▸ **INFORMATION PROVIDED**:
Content starts
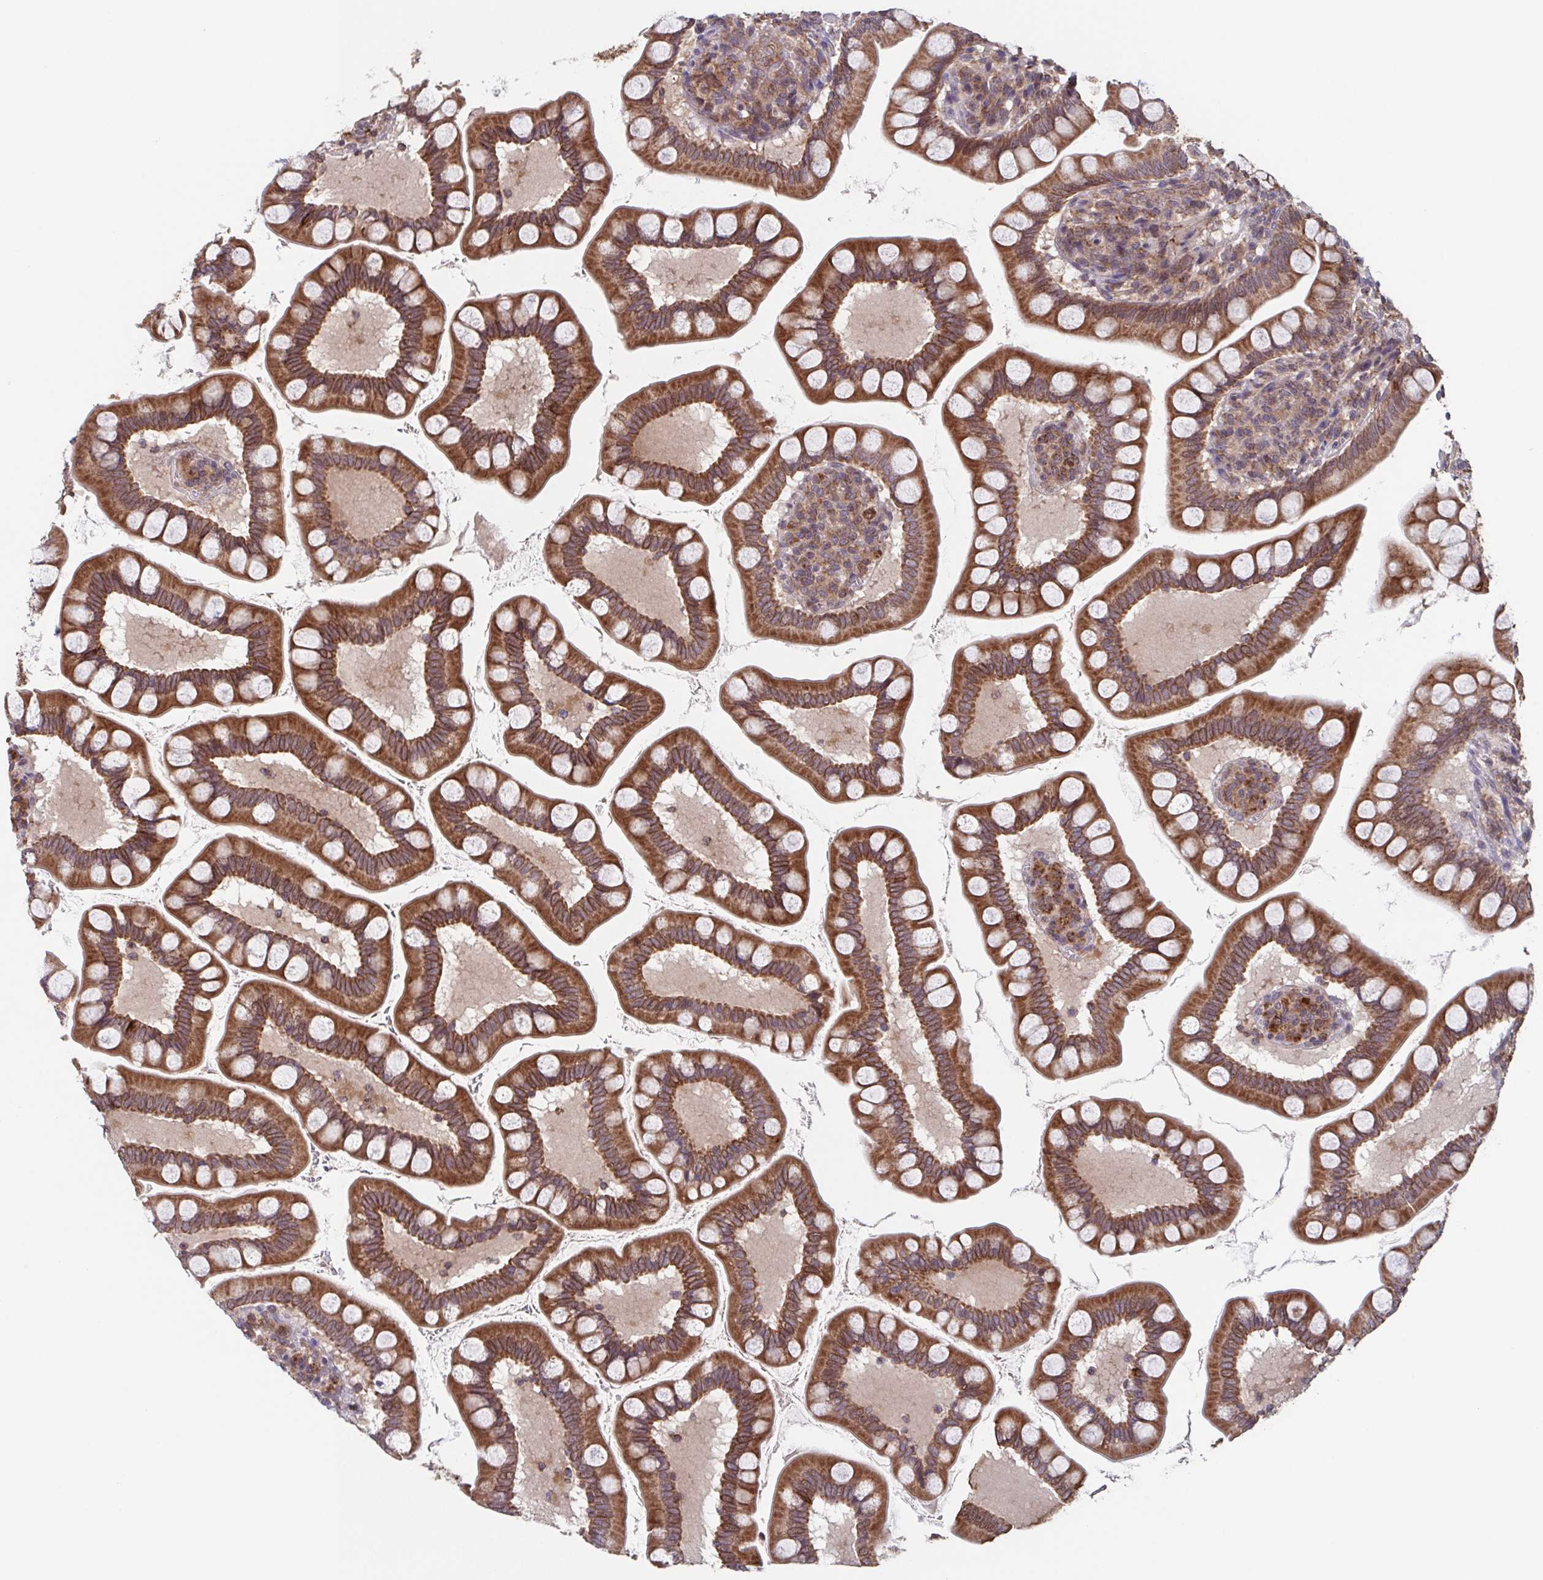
{"staining": {"intensity": "strong", "quantity": ">75%", "location": "cytoplasmic/membranous"}, "tissue": "small intestine", "cell_type": "Glandular cells", "image_type": "normal", "snomed": [{"axis": "morphology", "description": "Normal tissue, NOS"}, {"axis": "topography", "description": "Small intestine"}], "caption": "This is a micrograph of immunohistochemistry staining of unremarkable small intestine, which shows strong staining in the cytoplasmic/membranous of glandular cells.", "gene": "TTC19", "patient": {"sex": "female", "age": 56}}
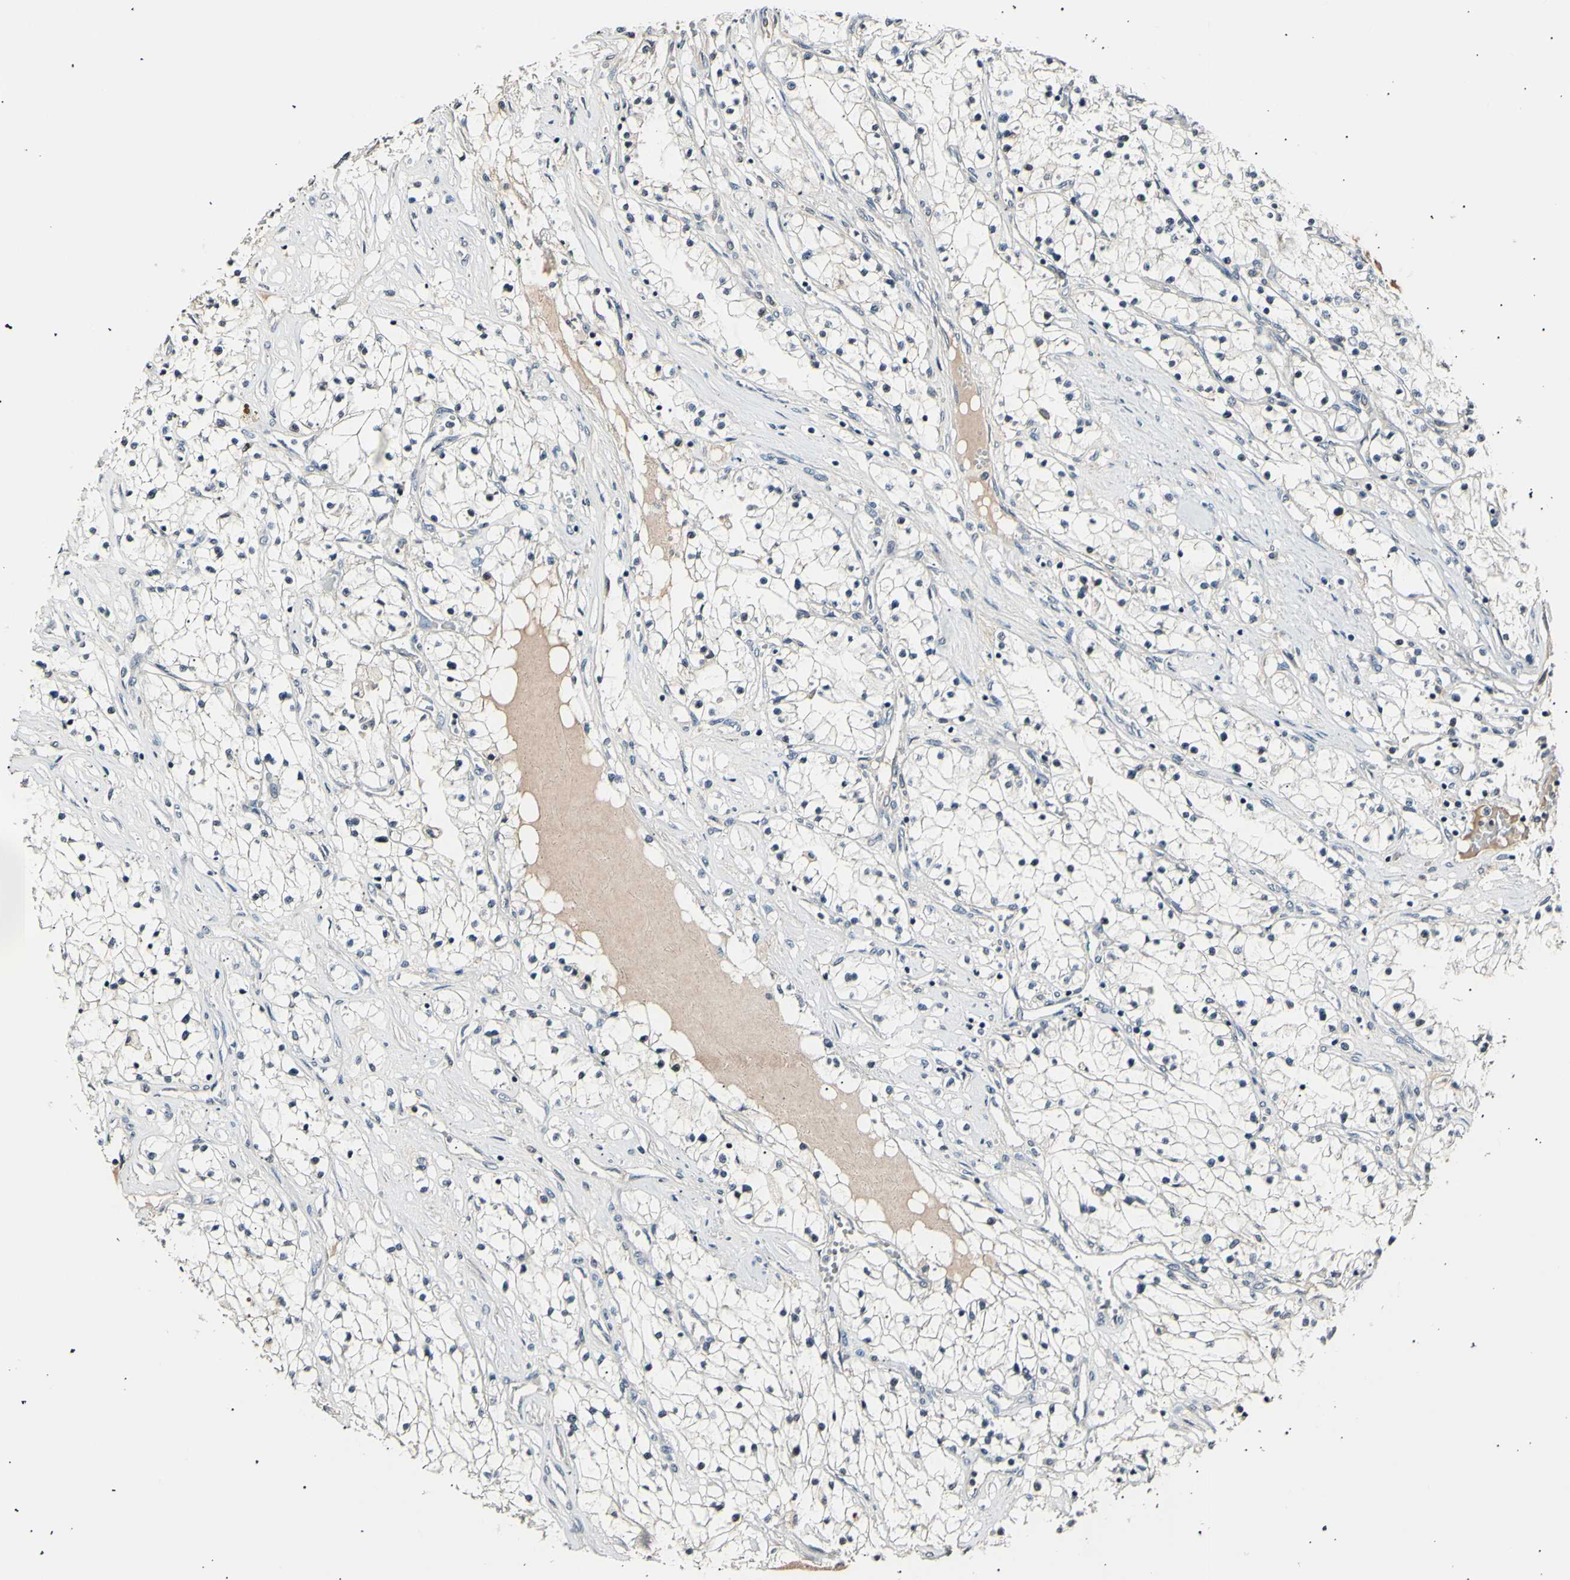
{"staining": {"intensity": "negative", "quantity": "none", "location": "none"}, "tissue": "renal cancer", "cell_type": "Tumor cells", "image_type": "cancer", "snomed": [{"axis": "morphology", "description": "Adenocarcinoma, NOS"}, {"axis": "topography", "description": "Kidney"}], "caption": "A photomicrograph of renal cancer (adenocarcinoma) stained for a protein reveals no brown staining in tumor cells.", "gene": "AK1", "patient": {"sex": "male", "age": 68}}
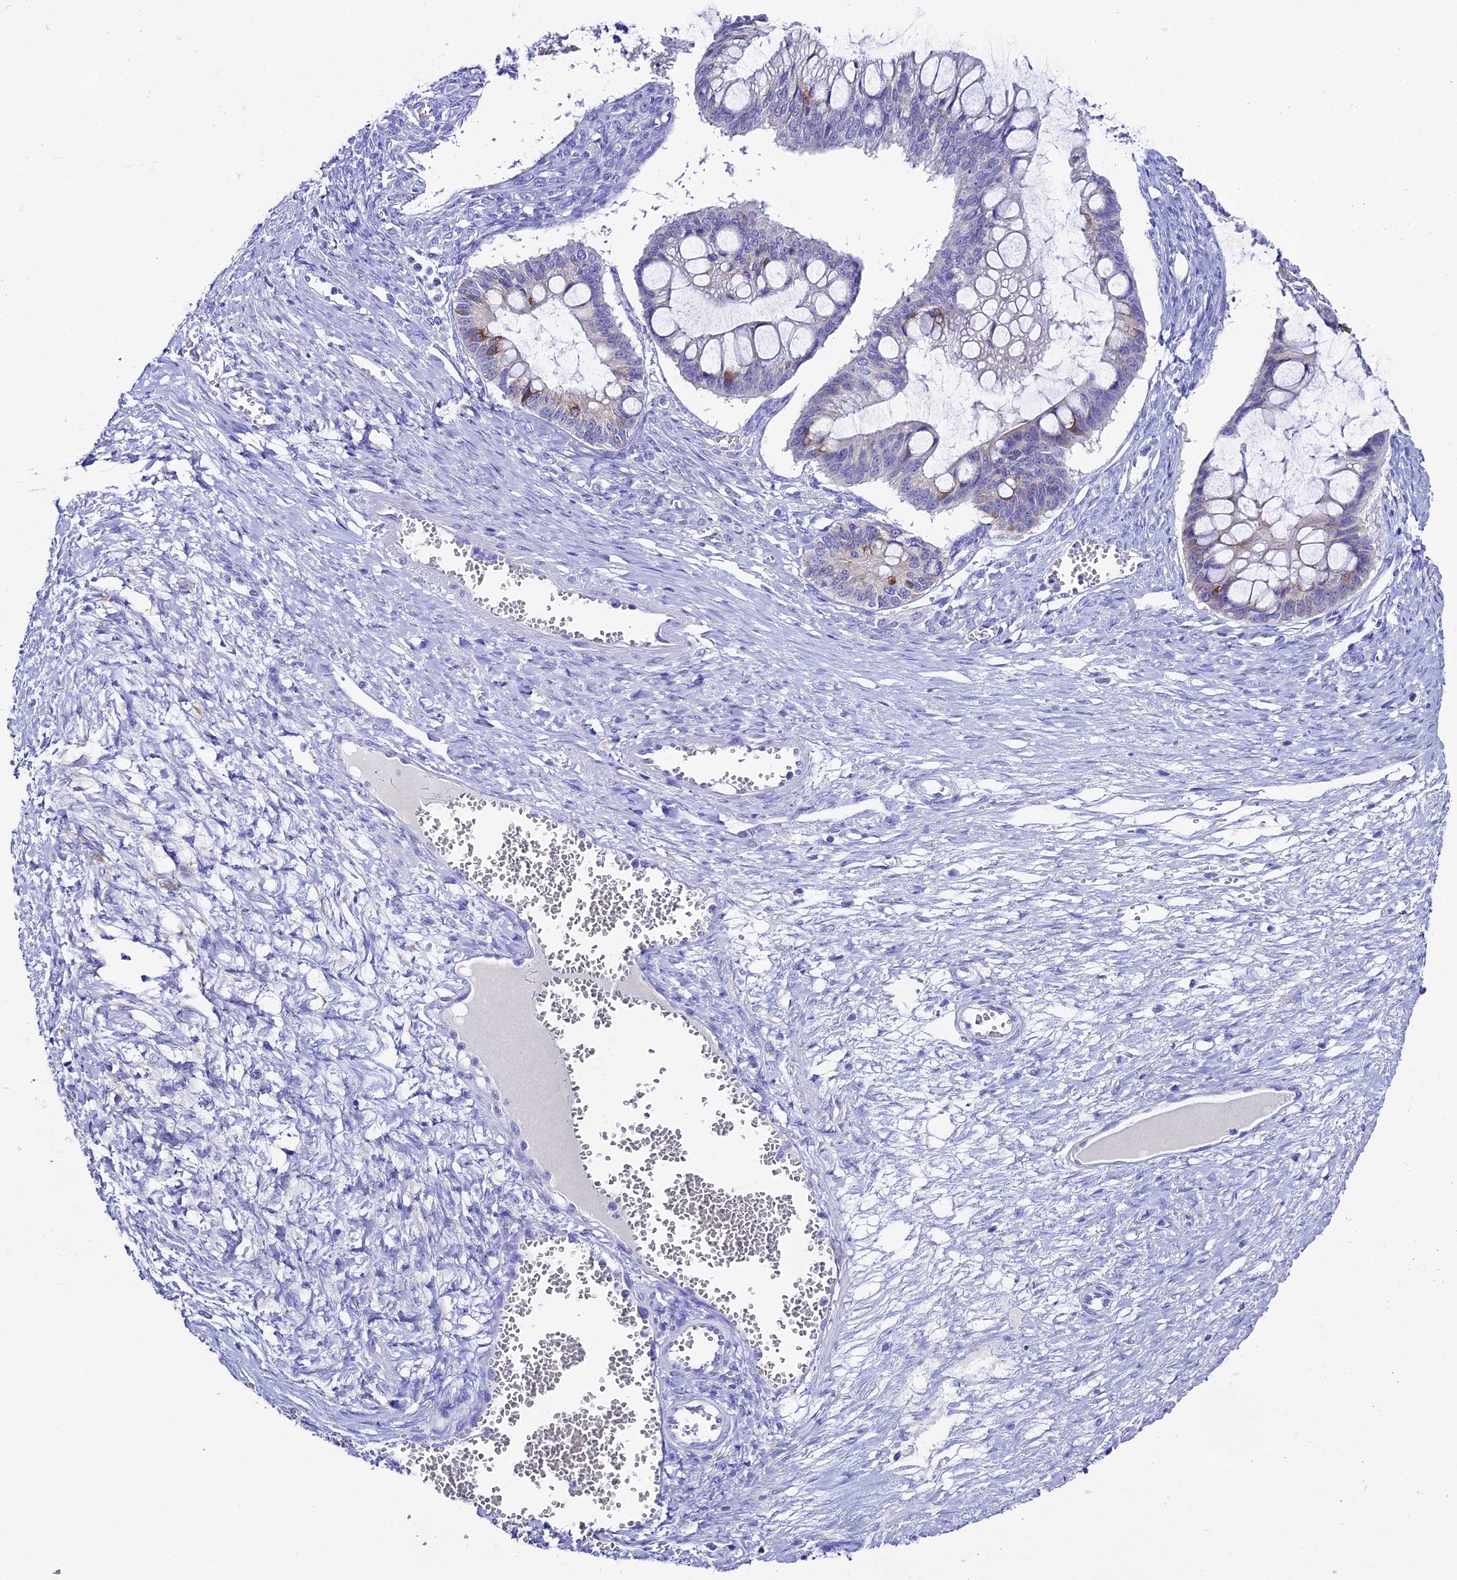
{"staining": {"intensity": "moderate", "quantity": "<25%", "location": "cytoplasmic/membranous"}, "tissue": "ovarian cancer", "cell_type": "Tumor cells", "image_type": "cancer", "snomed": [{"axis": "morphology", "description": "Cystadenocarcinoma, mucinous, NOS"}, {"axis": "topography", "description": "Ovary"}], "caption": "High-power microscopy captured an immunohistochemistry (IHC) micrograph of ovarian cancer (mucinous cystadenocarcinoma), revealing moderate cytoplasmic/membranous staining in about <25% of tumor cells.", "gene": "FKBP11", "patient": {"sex": "female", "age": 73}}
Content ends
▸ **YOUR ASSIGNMENT**:
Retype, exactly as written, each line from the one containing "photomicrograph of renal" through the end of the data above, and leave out every picture.

▸ **EXERCISE ANSWER**:
{"staining": {"intensity": "negative", "quantity": "none", "location": "none"}, "tissue": "renal cancer", "cell_type": "Tumor cells", "image_type": "cancer", "snomed": [{"axis": "morphology", "description": "Adenocarcinoma, NOS"}, {"axis": "topography", "description": "Kidney"}], "caption": "A photomicrograph of renal cancer (adenocarcinoma) stained for a protein reveals no brown staining in tumor cells.", "gene": "AK1", "patient": {"sex": "male", "age": 68}}
{"staining": {"intensity": "moderate", "quantity": "<25%", "location": "cytoplasmic/membranous"}, "tissue": "ovarian cancer", "cell_type": "Tumor cells", "image_type": "cancer", "snomed": [{"axis": "morphology", "description": "Cystadenocarcinoma, mucinous, NOS"}, {"axis": "topography", "description": "Ovary"}], "caption": "High-power microscopy captured an immunohistochemistry (IHC) micrograph of ovarian cancer (mucinous cystadenocarcinoma), revealing moderate cytoplasmic/membranous staining in about <25% of tumor cells.", "gene": "FKBP11", "patient": {"sex": "female", "age": 73}}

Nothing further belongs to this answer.